Page images and extracted text:
******************************

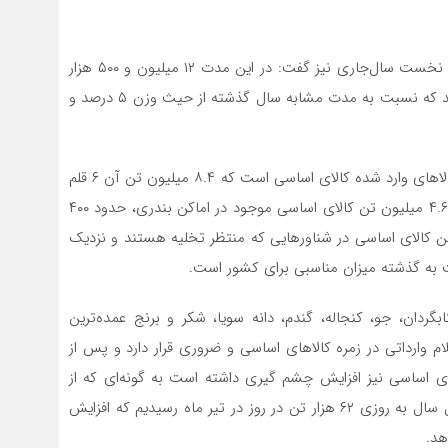
رئیس کل گمرک ایران درخصوص آمار واردات در چهار ماهه نخست سال‌جاری نیز گفت: در این مدت ۱۲ میلیون و ۵۰۰ هزار
تن کالا به ارزش ۱۴ میلیارد و ۵۰۰ میلیون دلار وارد کشور شد که نسبت به مدت مشابه سال گذشته از حیث وزن ۵ درصد و
وی افزود: نکته قابل توجه این است که ۹.۴ میلیون تن از کالاهای وارد شده کالای اساسی است که ۸.۴ میلیون تن آن ۶ قلم
کالایی است که شامل ارز ترجیحی است و با وجود بیش از ۴.۶ میلیون تن کالای اساسی موجود در اماکن بندری، حدود ۴۰۰
 تن کالای اساسی در شناورهایی که منتظر تخلیه هستند و نزدیک
گردان، جو، کنجاله، گندم، دانه سویا، شکر و برنج عمده‌ترین
لام وارداتی در زمره کالاهای اساسی و ضروری قرار دارد و پس از
ساسی نیز افزایش چشم گیری داشته است به گونه‌ای که از
متوسط روزی ۴۷ هزار تن در بندر امام (ره) در سه ماهه اول سال به روزی ۶۲ هزار تن در روز در تیر ماه رسیدیم که افزایش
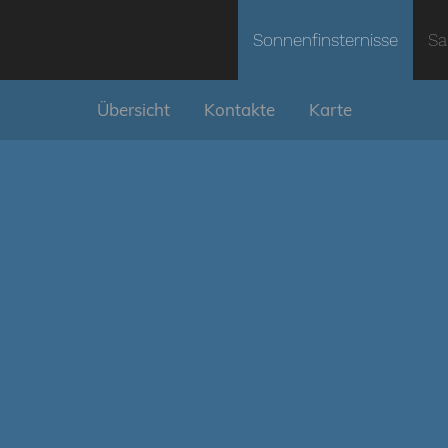
Sonnenfinsternisse
Sa
Übersicht
Kontakte
Karte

******************************

| EXERCISE AIM |
Your task is an exact printout of the records above, with no pictures.

| TASK RESPONSE |
رئیس کل گمرک ایران درخصوص آمار واردات در چهار ماهه نخست سال‌جاری نیز گفت: در این مدت ۱۲ میلیون و ۵۰۰ هزار
تن کالا به ارزش ۱۴ میلیارد و ۵۰۰ میلیون دلار وارد کشور شد که نسبت به مدت مشابه سال گذشته از حیث وزن ۵ درصد و
وی افزود: نکته قابل توجه این است که ۹.۴ میلیون تن از کالاهای وارد شده کالای اساسی است که ۸.۴ میلیون تن آن ۶ قلم
کالایی است که شامل ارز ترجیحی است و با وجود بیش از ۴.۶ میلیون تن کالای اساسی موجود در اماکن بندری، حدود ۴۰۰
 تن کالای اساسی در شناورهایی که منتظر تخلیه هستند و نزدیک
گردان، جو، کنجاله، گندم، دانه سویا، شکر و برنج عمده‌ترین
لام وارداتی در زمره کالاهای اساسی و ضروری قرار دارد و پس از
ساسی نیز افزایش چشم گیری داشته است به گونه‌ای که از
متوسط روزی ۴۷ هزار تن در بندر امام (ره) در سه ماهه اول سال به روزی ۶۲ هزار تن در روز در تیر ماه رسیدیم که افزایش
Sonnenfinsternisse
Sa
Übersicht
Kontakte
Karte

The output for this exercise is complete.